Shares in Chinese real estate firms jumped on Monday after a series of supportive policy announcements, as regulators stepped up efforts to curb the turmoil in the real estate sector that has weighed on the world’s second-largest economy.

Hong Kong-listed shares of Country Garden’s services unit are up as much as 14 per cent in the morning session, while shares of the listed parent and Longfor Properties are up as much as 6 per cent and 7 per cent, respectively. Hang Seng Mainland Properties is up 5.4 percent as of this afternoon in Hong Kong.

Policymakers have accelerated adjustments to stabilize the deteriorating housing market in recent weeks, including the launch of bailout funds and private loans To help developers complete unfinished homes, which led to a nationwide mortgage boycott.

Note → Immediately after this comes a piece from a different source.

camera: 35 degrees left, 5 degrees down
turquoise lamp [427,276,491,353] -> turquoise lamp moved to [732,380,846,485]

The People’s Bank of China said Friday that it will cut the interest rate on housing provident fund loans by 0.15 percentage points for first-time homebuyers from October, the first cut in such loans since 2015. more than five years Borrowing from the state housing provident fund will be reduced to 3.1 percent, according to a statement from the People’s Bank of China.

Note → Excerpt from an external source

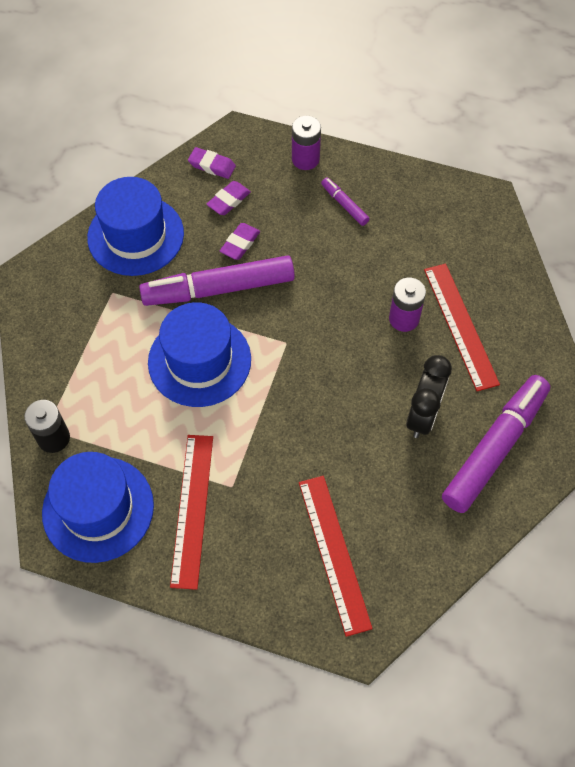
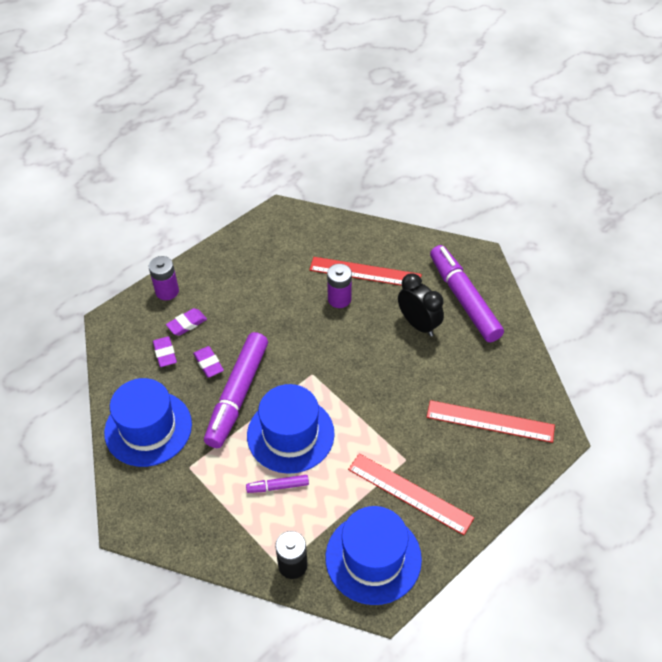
camera: 60 degrees left, 10 degrees down
purple eraser [188,147,236,179] -> purple eraser moved to [166,308,207,336]
purple marker [321,177,369,226] -> purple marker moved to [246,475,309,493]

The Finance Ministry on Friday also unveiled a rare tax incentive for homebuyers, which allows individuals who buy new homes within one year of selling their previous homes to enjoy income tax refunds, a move designed to encourage its origin Purchases.

On Thursday, the Banking and Insurance Supervisory Authority and the People’s Bank of China (PBoC) eased minimum mortgage rates for some first-time buyers. In some cities, banks can eliminate minimum housing loan rates and offer cheaper loans to support demand based on their own profitability conditions.

“The three measures . . . will significantly boost the housing market’s momentum in the fourth quarter,” said Yan Yujen, director of research at China Research and Development Institute E-house. “They will help lower the replacement cost of homes and provide burden relief for homebuyers.”

But investors have lost faith in the financial health of Chinese developers, who have defaulted on dollar and renminbi payment obligations. After defaulting on its debts last year, the world’s most indebted real estate developer Evergrande has vowed to restart all troubled projects. end of september.

While policy makers increased support for homebuyers, the lack of clarity on the future measures of real estate companies exacerbated the uncertainty in the market.

Last week, CIFI Holdings’ Hong Kong shares plunged to a record low after the company’s chief predicted “unprecedented” liquidity pressures ahead.